Лукерья кивнула и поклонилась, припав губами к горячим, как угли, перстням на ледяной грубой руке Самого. Отразились в перстнях всполохи огня, повеяло от руки трупом да свежим мясом. Сотворила Лукерья срамной поцелуй и пошла, чуть пошатываясь, подальше от костров, ближе к свежему воздуху. Упала под куст, полежала немного, да вот только горны возвестили, что подвезли к кострам чаны с кровью да молоком, надобно идти.
Едва живая от усталости, взяла Лукерья плошку с молоком, пригубила, да вот только отдавало то молоко чем-то железистым, пахло мясом. Отставила было плошку, да как взгляд подняла, ощутила, что два уголька так и сверлят её, прожигают на теле Лукерьином дыры. Сам не отводил глаз от Лукерьи, и было то страшно.
«Только попробуй ослушаться, только попробуй отступить. Будет кара твоя кровавой, будешь посмешищем для других ведьм. Не прощаю я должников».

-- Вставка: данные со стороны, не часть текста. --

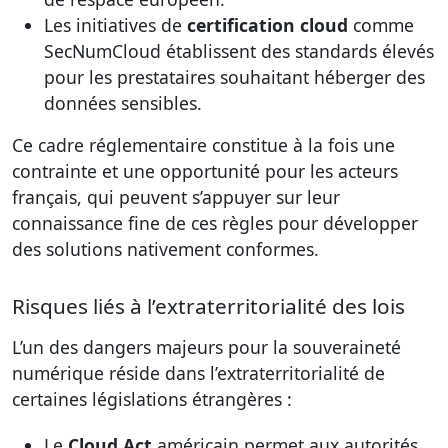
Les initiatives de
certification cloud
comme
SecNumCloud établissent des standards élevés
pour les prestataires souhaitant héberger des
données sensibles.
Ce cadre réglementaire constitue à la fois une
contrainte et une opportunité pour les acteurs
français, qui peuvent s’appuyer sur leur
connaissance fine de ces règles pour développer
des solutions nativement conformes.
Risques liés à l’extraterritorialité des lois
L’un des dangers majeurs pour la souveraineté
numérique réside dans l’extraterritorialité de
certaines législations étrangères :
Le
Cloud Act
américain permet aux autorités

Лукерья дала себя схватить какому-то колдуну, побежала танцевать в большой, истово движущийся круг из нагих блестящих от пота и мохнатых тел. Масляно смотрел колдун, но как только он попытался её под куст повалить, убежала ведьма в сторону большого дуба. Еле нашла свои вилы, влезла на них и под звуки сатанинского веселья взмыла вверх, едва живая.
Месяц будто плясал перед глазами Лукерьи, в кронах деревьев под вилами кто-то выл и метался. С трудом прицелившись в дымоход, Лукерья попала в избу, надеясь, что никакой ночной гуляка или парочка на задках огорода не обратили внимания на её полёт. Стерев тряпицей с ослабевшего и саднящего тела остатки мази, Лукерья легла на лавку и уснула тяжёлым, беспокойным сном, в котором за ней гнался кто-то мохнатый и рычащий, следили за ней алые глаза, шептал что-то неразборчивое, но жуткое низкий голос. Металась и стонала Лукерья до самого утра, с первыми петухами встала.